I've been tinkering with setting up multiple cloudfront endpoints for a rails app running behind nginx to improve page load times. Basically - we had a single endpoint set up before that appears to have been working fine, but when I added in a second endpoint using the following declaration for asset_host:

config.action_controller.asset_host = Proc.new do |source|
    hosts = ["https://url1.cloudfront.net", "https://url2.cloudfront.net"]
    hosts[source.hash % 2]
end

whenever I deploy (using a pretty vanilla capistrano deploy script), some assets are not loading - cloudfront is caching the nginx 404 page. If I invalidate cloudfront's cache, the assets all load fine.

The capistrano script itself does the compilation before it ever restarts unicorn, so there should be no html being served with references to the new asset file names, yet nevertheless, cloudfront is caching 404s immediately after the deploy.

I certainly can't invalidate the cloudfront caches after every deploy, that takes too long. Has anyone encountered this issue? Any suggestions for how to work around this?


Solution

  • I figured this out. Turns out our preload and asset change monitoring endpoint (which reports to the front end when assets change and need to be reloaded) was testing against the on disk list of digests to make this determination. Naturally - the on disk digest could get ahead of which digests had actually been compiled across all the machines, leading browsers to attempt to fetch assets before they were actually ready.

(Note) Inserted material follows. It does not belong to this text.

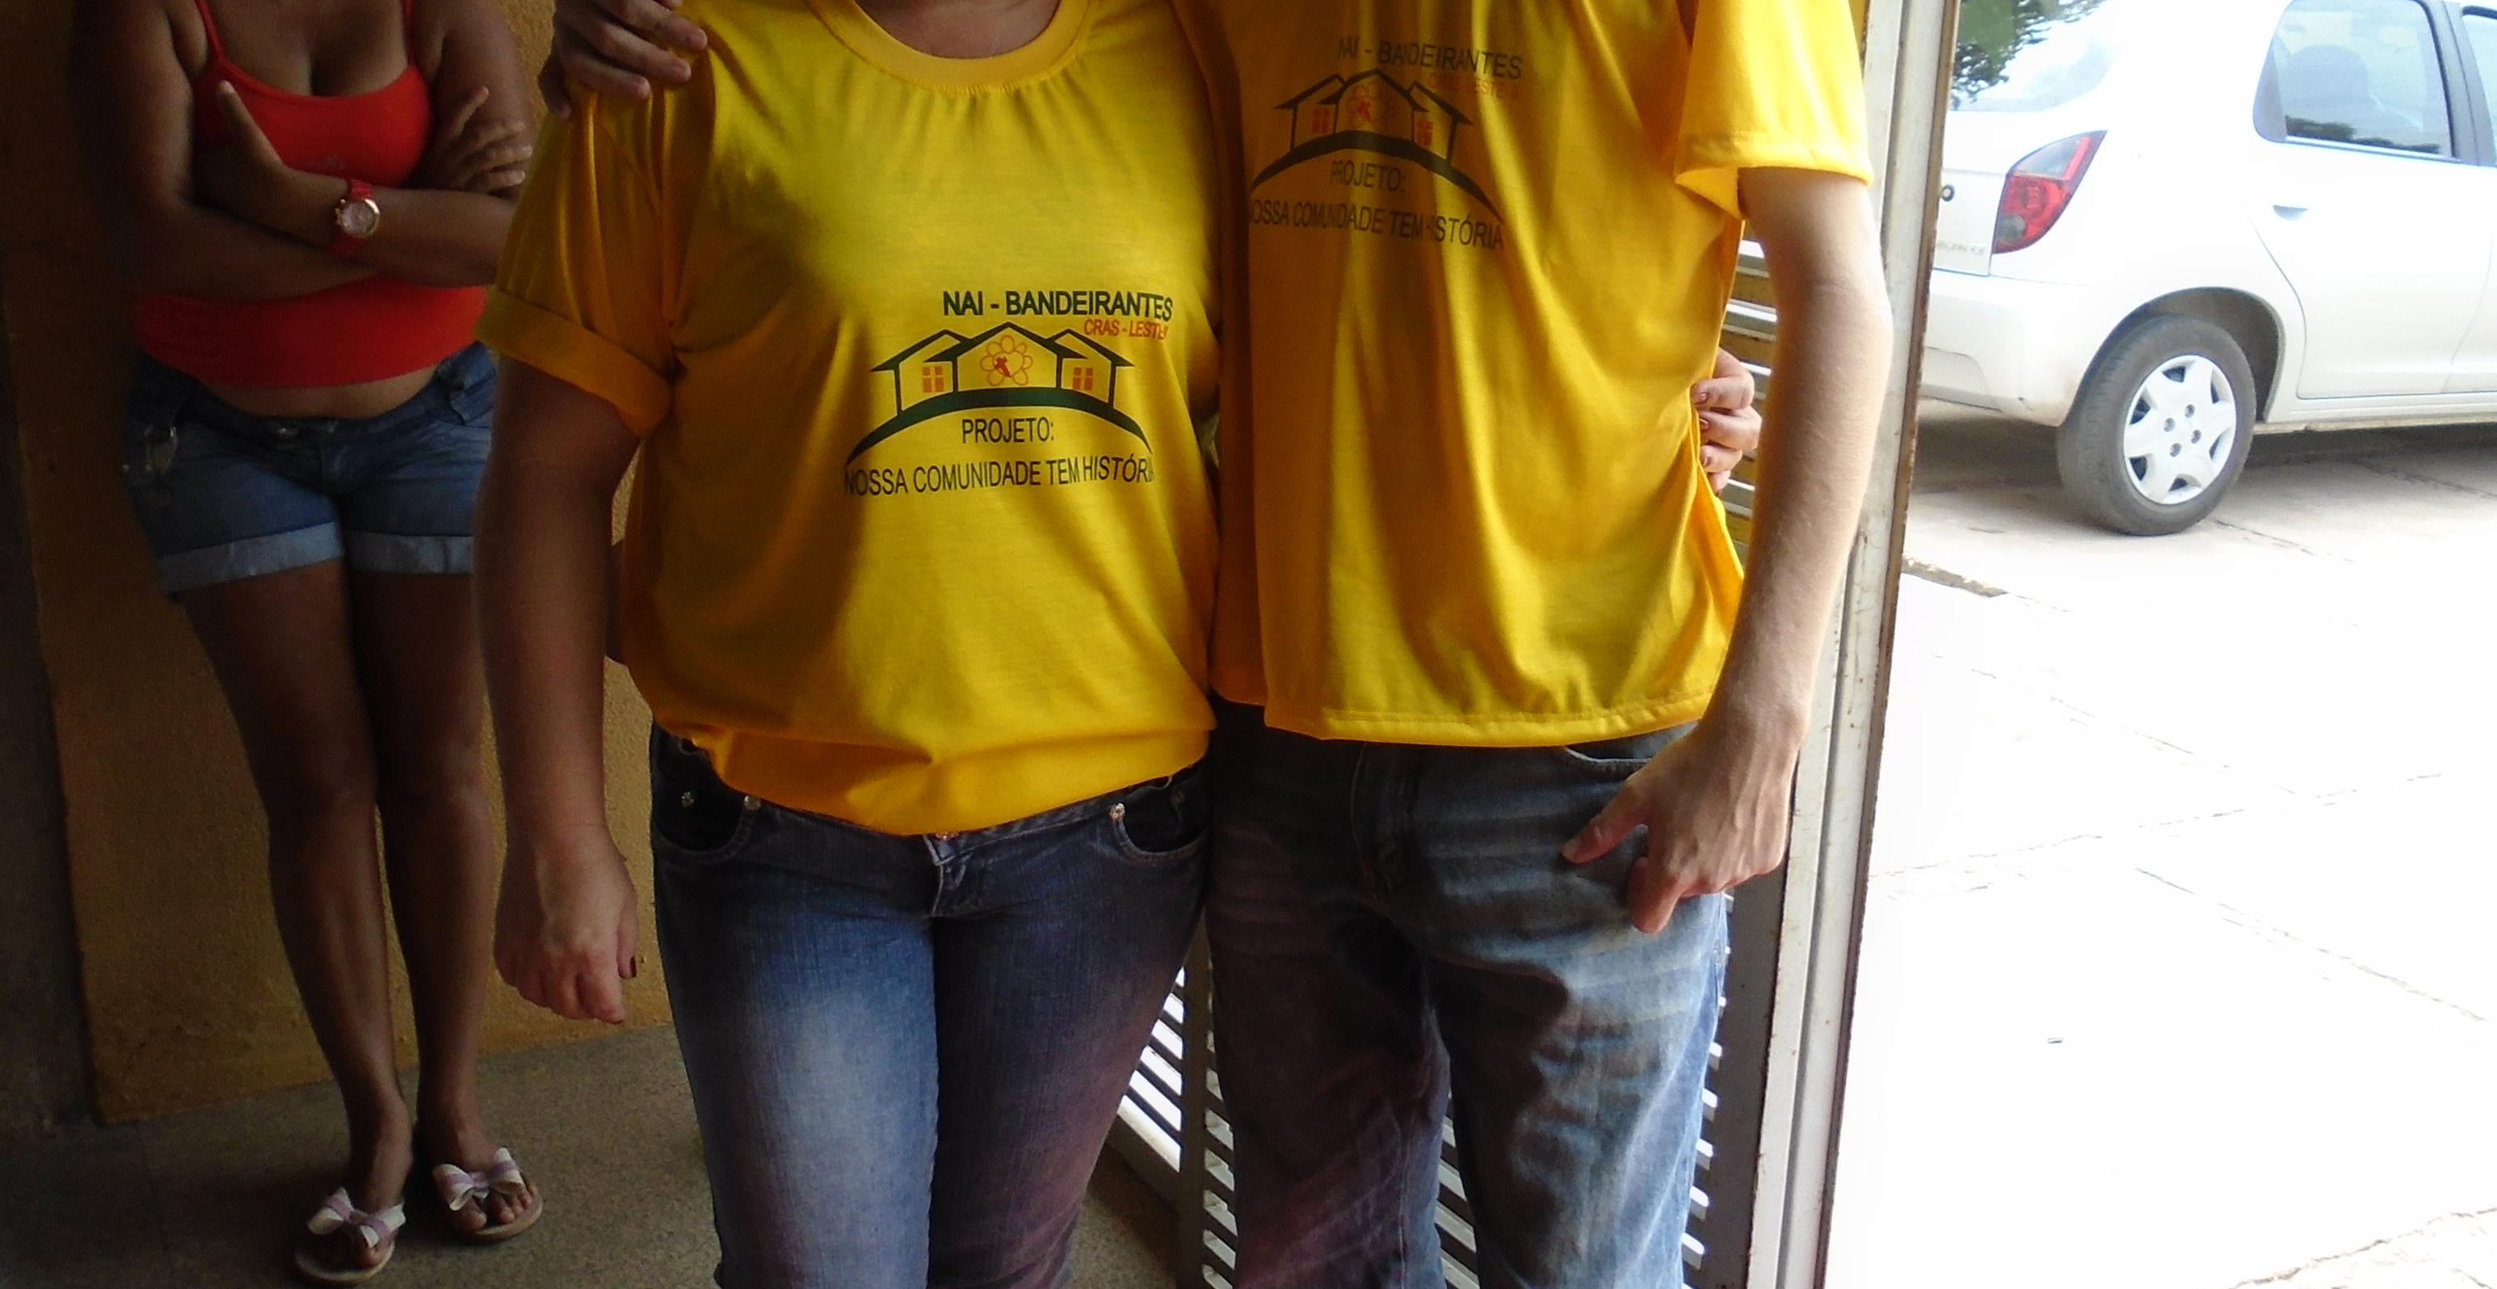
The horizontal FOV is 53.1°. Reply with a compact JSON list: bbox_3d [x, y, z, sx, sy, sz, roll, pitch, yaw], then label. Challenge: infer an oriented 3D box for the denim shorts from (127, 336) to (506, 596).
[{"bbox_3d":[-0.950,-0.186,2.573,0.390,0.250,0.270,-5,18,-20],"label":"denim shorts"}]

    For others using a technique like this to test for changes in assets - might I recommend using the hash in the application stored at:

    MyAppNamespace::Application.config.assets.digests
    

    Hope this helps someone else!

    [UPDATE] Actually - the real source of the problem was using the :hash method to determine which url to serve - while the output of that method will be consistent within a single process - it will not be across processes, thus different servers were serving different hashes, and since they're all behind a balancer, not all servers had the assets being requested.